La lectrice de Theo Van Rysselberghe a si souvent fêté Pâques. À une autre époque. Et pendant longtemps. Avant que les enfants n’aillent vivre ailleurs, dans des pays qui leur promettaient tellement, où leurs enfants sont nés. Des pays qu’elle a visités pour prendre ses petits-fils et ses petites-filles dans ses bras.
Mais elle n’a plus la force de faire encore la traversée.
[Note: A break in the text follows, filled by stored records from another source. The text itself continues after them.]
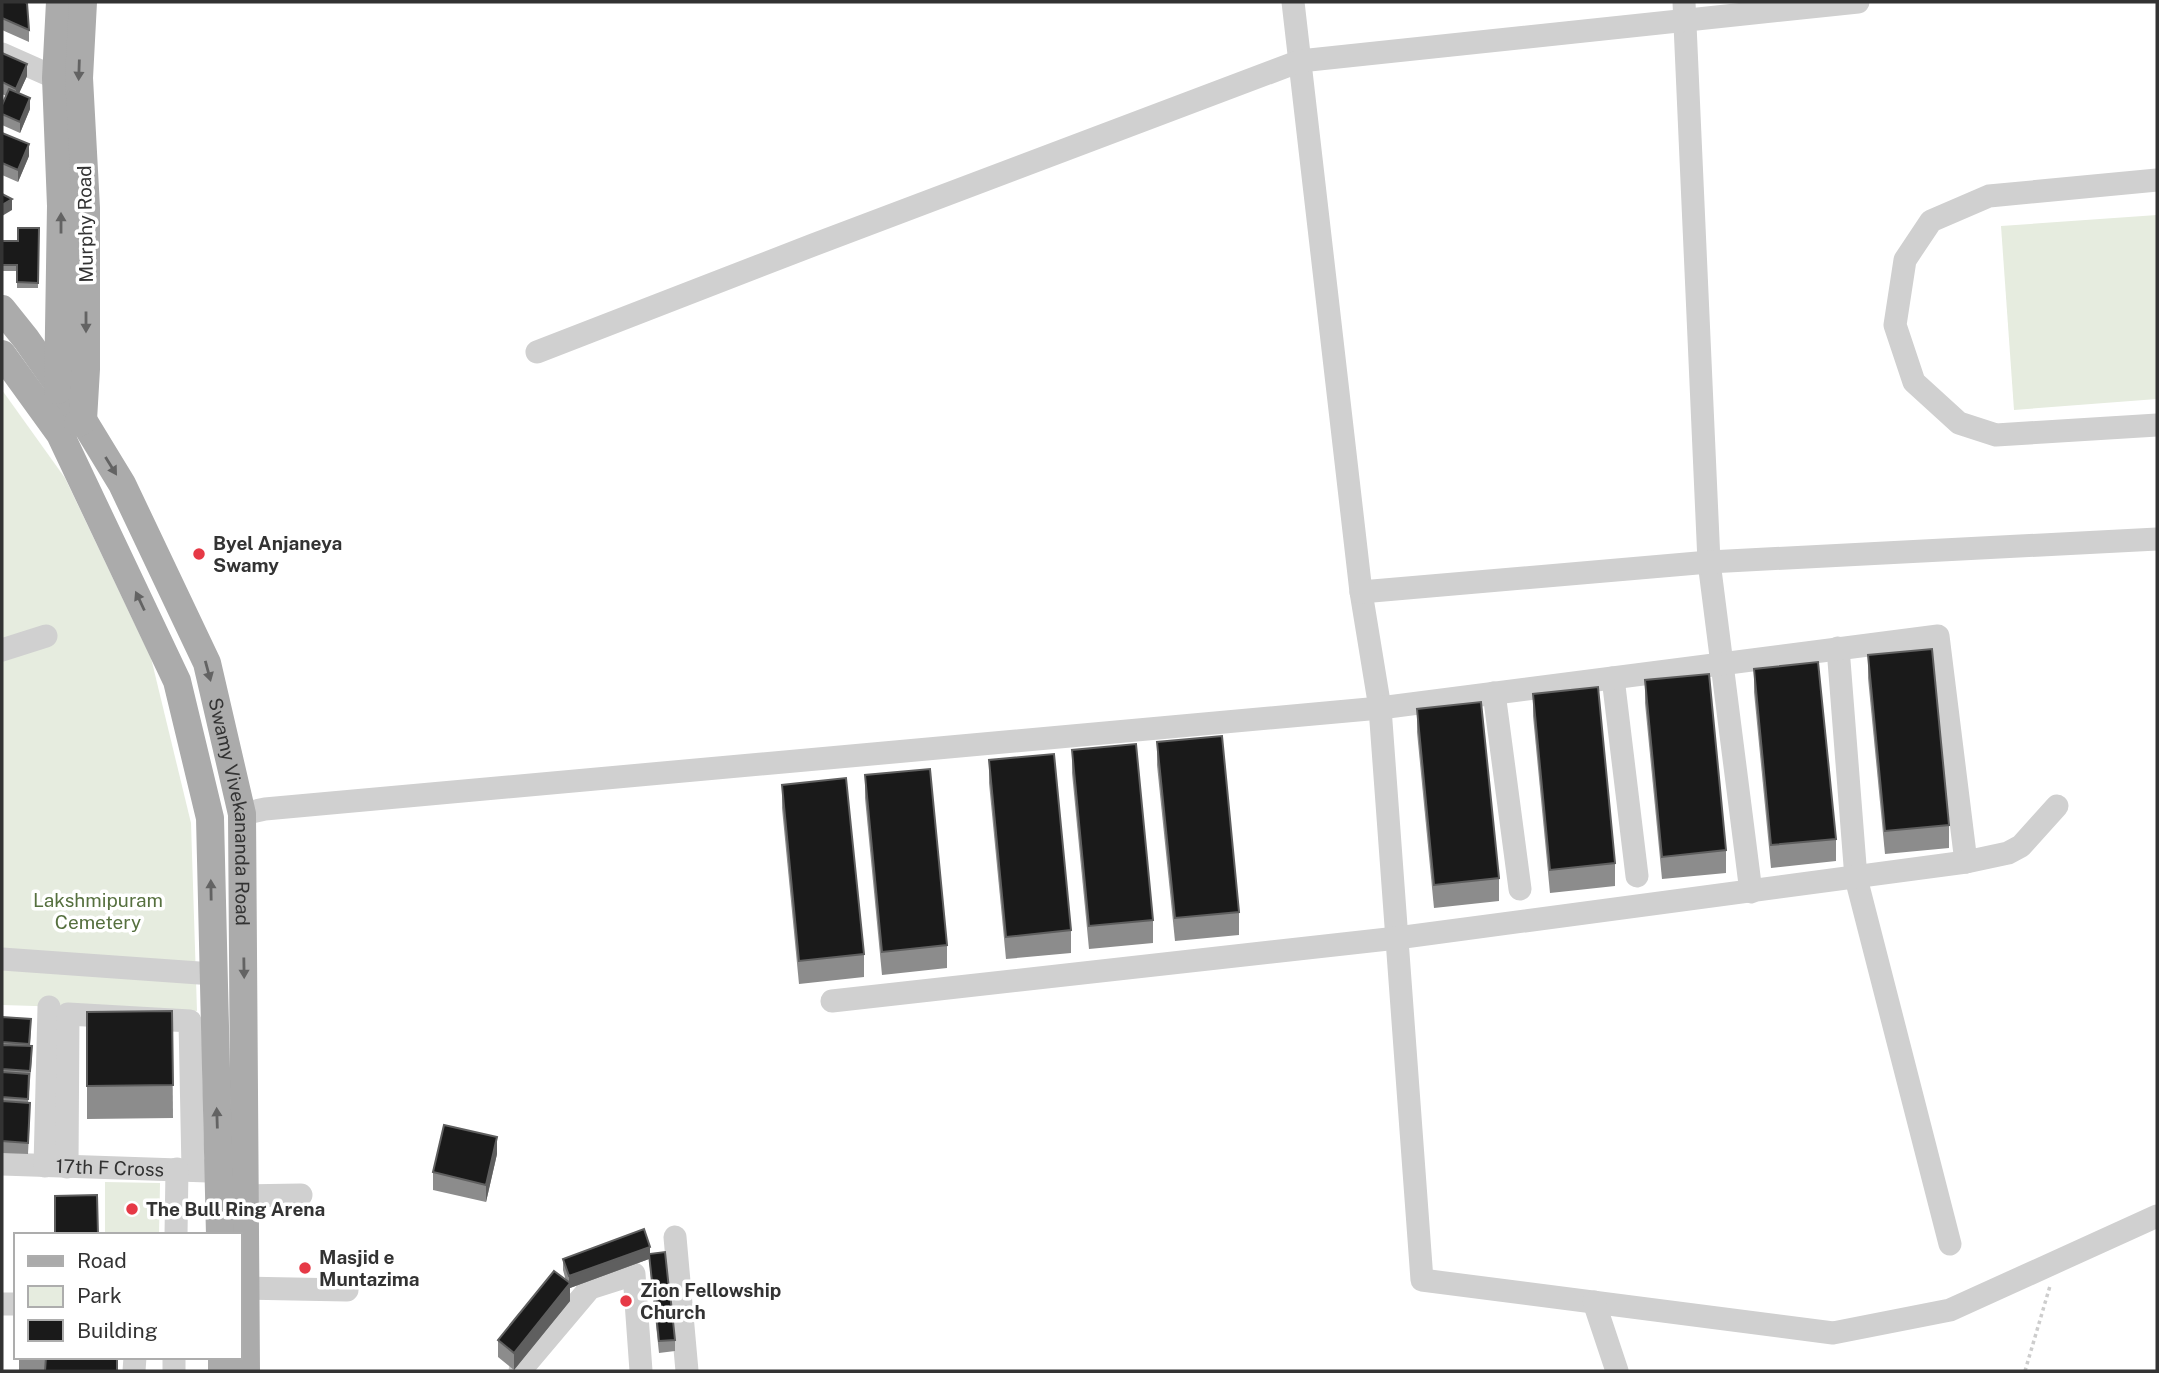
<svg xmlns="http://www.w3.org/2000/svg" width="2159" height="1373" font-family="'Public Sans',sans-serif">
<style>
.green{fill:#e6ecdf}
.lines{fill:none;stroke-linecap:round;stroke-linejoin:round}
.path{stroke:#cdcdcd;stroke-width:3.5;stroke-dasharray:3.5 3.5;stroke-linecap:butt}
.minor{stroke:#d0d0d0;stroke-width:23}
.major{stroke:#ababab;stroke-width:28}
.wall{fill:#8c8c8c}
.shaded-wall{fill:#5f5f5f}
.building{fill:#1a1a1a;stroke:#5f5f5f;stroke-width:2}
.oneway{fill:#636363}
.poi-dot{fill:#e63946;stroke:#fff;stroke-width:2.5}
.labels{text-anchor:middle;stroke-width:7;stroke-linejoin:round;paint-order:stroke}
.street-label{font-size:19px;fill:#333;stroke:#fff}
.poi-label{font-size:19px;font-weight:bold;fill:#333;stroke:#fff;text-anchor:start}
.park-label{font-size:19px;fill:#56703f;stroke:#fff}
</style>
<rect width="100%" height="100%" fill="#fff"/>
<g class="green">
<polygon points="2157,215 2157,399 2014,410 2001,226"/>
<polygon points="2,390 65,478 151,658 191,823 197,1011 2,1005"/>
<polygon points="105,1182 160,1183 159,1235 105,1235"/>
</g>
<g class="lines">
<polyline class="path" points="2025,1371 2050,1286"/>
<g class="minor">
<polyline points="1293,2 1361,592 1380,708 1422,1280 1833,1333 1950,1310 2157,1216"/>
<polyline points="1684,2 1709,562 1751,892"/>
<polyline points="2,54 56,78"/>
<polyline points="2157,180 1989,196 1931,221 1905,260 1895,325 1914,382 1959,423 1996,435 2157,425"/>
<polyline points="537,352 813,245 1300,61 1858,2"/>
<polyline points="1361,592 1709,562 2157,539"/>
<polyline points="1838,648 1856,878 1950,1244"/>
<polyline points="2,650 46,636"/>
<polyline points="1613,678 1637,876"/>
<polyline points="1494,693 1520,889"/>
<polyline points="242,814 265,809 1380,708 1938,636 1966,862"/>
<polyline points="2,959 213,974"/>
<polyline points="832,1001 1397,938 1966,862 2008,853 2021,846 2057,806"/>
<path id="s1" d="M2 1164 208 1171"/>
<polyline points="45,1166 49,1007"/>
<polyline points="67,1167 68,1014 190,1021 193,1170"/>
<polyline points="246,1196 301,1195"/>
<polyline points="176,1235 177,1169"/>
<polyline points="675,1237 687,1371"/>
<polyline points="246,1288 347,1290"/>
<polyline points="1594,1302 1617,1371"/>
<polyline points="2,1304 16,1304"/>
<polyline points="134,1371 135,1357"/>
<polyline points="174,1371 174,1357"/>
<polyline points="520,1371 590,1288 634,1274 641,1371"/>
</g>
<g class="major">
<path id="s2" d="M2 309 26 339 83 420 122 484 207 663 242 814 246 1371"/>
<polyline points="2,354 60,434 177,681 210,818 220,1235"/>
<polyline points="58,390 61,206 56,78 60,2"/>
<polyline points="78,423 83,420 86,369 86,208 79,78 83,2"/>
<polyline points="222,1357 222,1371"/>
</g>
</g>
<g class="wall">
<polygon points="2,2 29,30 29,42 2,30"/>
<polygon points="2,53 27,76 19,93 30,109 20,133 2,125 2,105 6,96 2,94"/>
<polygon points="2,133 29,156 18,182 2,175"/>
<polygon points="39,228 38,288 17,288 17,271 2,271 2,241 18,241"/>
<polygon points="1868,655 1949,825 1949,848 1885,854 1868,678"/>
<polygon points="1754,669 1836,839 1836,861 1771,868 1754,692"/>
<polygon points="1645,680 1726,850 1726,873 1662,879 1645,703"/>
<polygon points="1533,694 1615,863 1615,886 1550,893 1533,716"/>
<polygon points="1417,709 1499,878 1499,901 1434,908 1417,732"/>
<polygon points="1157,742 1239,912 1239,935 1175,941 1157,765"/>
<polygon points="1072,750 1153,920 1153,943 1089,949 1072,773"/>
<polygon points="989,760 1071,930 1071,953 1006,959 989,783"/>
<polygon points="865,775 947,945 947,968 882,975 865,798"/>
<polygon points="782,785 864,954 864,977 799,984 782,808"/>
<polygon points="172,1011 173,1118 87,1119 87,1012"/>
<polygon points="2,1017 31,1031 30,1046 32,1058 28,1103 30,1114 28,1154 2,1153"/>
<polygon points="497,1154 486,1202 433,1190 433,1172"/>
<polygon points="650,1254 669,1289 675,1340 675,1351 659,1353 649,1259 570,1288 570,1301 514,1370 498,1357 498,1340 566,1281 563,1270 563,1259"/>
<rect x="19" y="1357" width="98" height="14"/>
</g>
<g class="shaded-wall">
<polygon points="27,64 27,76 16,100 16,89"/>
<polygon points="30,98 30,109 20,133 20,122"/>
<polygon points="29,144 29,156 18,182 18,170"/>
<polygon points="12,199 12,210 2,216 2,205"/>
<polygon points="497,1137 497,1154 486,1202 486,1185"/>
<polygon points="650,1247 650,1258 649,1254 649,1259 570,1288 570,1301 514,1370 514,1353 569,1285 569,1276"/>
</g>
<g class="building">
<polygon points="2,2 25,2 27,3 29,30 2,18"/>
<polygon points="2,53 27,64 16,89 2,82"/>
<polygon points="9,89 30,98 20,122 2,114 2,105"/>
<polygon points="2,133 29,144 18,170 2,163"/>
<polygon points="2,194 12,199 2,205"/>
<polygon points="18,228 39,228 38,283 17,282 17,265 2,265 2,241 18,241"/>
<polygon points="1932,649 1949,825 1885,831 1868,655"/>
<polygon points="1818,662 1836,839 1771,845 1754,669"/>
<polygon points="1709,674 1726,850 1662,857 1645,680"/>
<polygon points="1598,687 1615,863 1550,870 1533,694"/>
<polygon points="1481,702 1499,878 1434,885 1417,709"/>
<polygon points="1222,736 1239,912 1175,918 1157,742"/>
<polygon points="1136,744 1153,920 1089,926 1072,750"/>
<polygon points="1054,754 1071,930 1006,937 989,760"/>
<polygon points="930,769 947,945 882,952 865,775"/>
<polygon points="846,778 864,954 799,961 782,785"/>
<polygon points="172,1011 173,1085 87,1086 87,1012"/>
<polygon points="2,1017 31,1019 29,1044 2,1042"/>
<polygon points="2,1045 32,1046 30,1071 2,1069"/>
<polygon points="2,1072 29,1074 28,1099 2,1097"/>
<polygon points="2,1101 30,1103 28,1143 2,1141"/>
<polygon points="444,1125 497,1137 486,1185 433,1172"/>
<polygon points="97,1195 98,1235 55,1235 55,1196"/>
<polygon points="644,1229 650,1247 569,1276 563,1259"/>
<polygon points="665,1252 669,1289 653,1291 649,1254"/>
<polygon points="554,1271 570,1283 514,1353 498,1340"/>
<polygon points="670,1293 675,1340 659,1341 654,1295"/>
<polygon points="46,1357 117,1357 117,1371 45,1371"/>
</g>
<defs><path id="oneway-solid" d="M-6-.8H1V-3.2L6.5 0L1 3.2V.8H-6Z" transform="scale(1.75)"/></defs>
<g class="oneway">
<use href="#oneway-solid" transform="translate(79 70) rotate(92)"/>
<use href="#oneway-solid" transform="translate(61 223) rotate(-90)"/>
<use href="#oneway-solid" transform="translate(86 322) rotate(90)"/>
<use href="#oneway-solid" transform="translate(111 466) rotate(58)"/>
<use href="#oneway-solid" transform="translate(140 601) rotate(-115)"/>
<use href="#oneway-solid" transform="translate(208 671) rotate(75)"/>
<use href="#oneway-solid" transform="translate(211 890) rotate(-91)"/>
<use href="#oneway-solid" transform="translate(244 968) rotate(89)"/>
<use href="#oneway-solid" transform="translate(217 1118) rotate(-92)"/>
</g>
<g class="poi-dot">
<circle cx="199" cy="554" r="7"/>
<circle cx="132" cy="1209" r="7"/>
<circle cx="305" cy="1268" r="7"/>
<circle cx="626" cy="1301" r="7"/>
</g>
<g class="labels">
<g class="street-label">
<text transform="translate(85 224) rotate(-91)" y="7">Murphy Road</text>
<text dy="7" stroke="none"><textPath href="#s2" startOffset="562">Swamy Vivekananda Road</textPath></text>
<text dy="7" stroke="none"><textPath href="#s1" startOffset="108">17th F Cross</textPath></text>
</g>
<g class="poi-label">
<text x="213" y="550">Byel Anjaneya<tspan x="213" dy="22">Swamy</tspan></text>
<text x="146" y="1216">The Bull Ring Arena</text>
<text x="319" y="1264">Masjid e<tspan x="319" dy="22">Muntazima</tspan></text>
<text x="640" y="1297">Zion Fellowship<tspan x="640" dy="22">Church</tspan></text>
</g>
<g class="park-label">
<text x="98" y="907">Lakshmipuram<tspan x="98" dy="22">Cemetery</tspan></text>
</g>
</g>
<rect width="2159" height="1373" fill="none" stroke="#333333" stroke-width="7"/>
<rect x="14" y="1233" width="228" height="126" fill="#ffffff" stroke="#adadad" stroke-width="2"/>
<rect x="28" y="1256" width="35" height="10" fill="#ababab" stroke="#adadad" stroke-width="2"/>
<text x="77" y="1268" font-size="21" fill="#333333">Road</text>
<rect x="28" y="1286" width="35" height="21" fill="#e6ecdf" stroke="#adadad" stroke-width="2"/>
<text x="77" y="1303" font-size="21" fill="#333333">Park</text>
<rect x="28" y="1320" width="35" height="21" fill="#1a1a1a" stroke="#adadad" stroke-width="2"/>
<text x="77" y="1338" font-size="21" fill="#333333">Building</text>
</svg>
Il faudra que ce soit eux qui viennent à elles. Elle sait que ce ne sera pas souvent. Que leurs écrits remplaceront leur présence. Comme elle sait aussi que Pâques, ce sera le jour où l’un des siens franchira la grille du jardin.

2 réponses
Bonnes fêtes de Pâques, Lali !
Comme ce petit billet me parle ! Comme cette lectrice me touche !…
Il faut dire que Brunette a quitté le nid, Lefils le quitte dans quinze jours ! Et ma dernière, Blondine, partira cet été à Rome pour une année. Nous étions réunis aujourd’hui et personne n’a pensé à l’an prochain… Nous verrons bien ! L’essentiel est que chacun réalise ses voeux. Lorsque les enfants sont heureux, cela laisse une belle sérénité. Comme cette dame chapeautée.
Mais c’est la couverture du livre de Charles Bertin La petite dame en son jardin de Bruges il me semble la reconnaitre..quel beau tableau et quel beau livre!!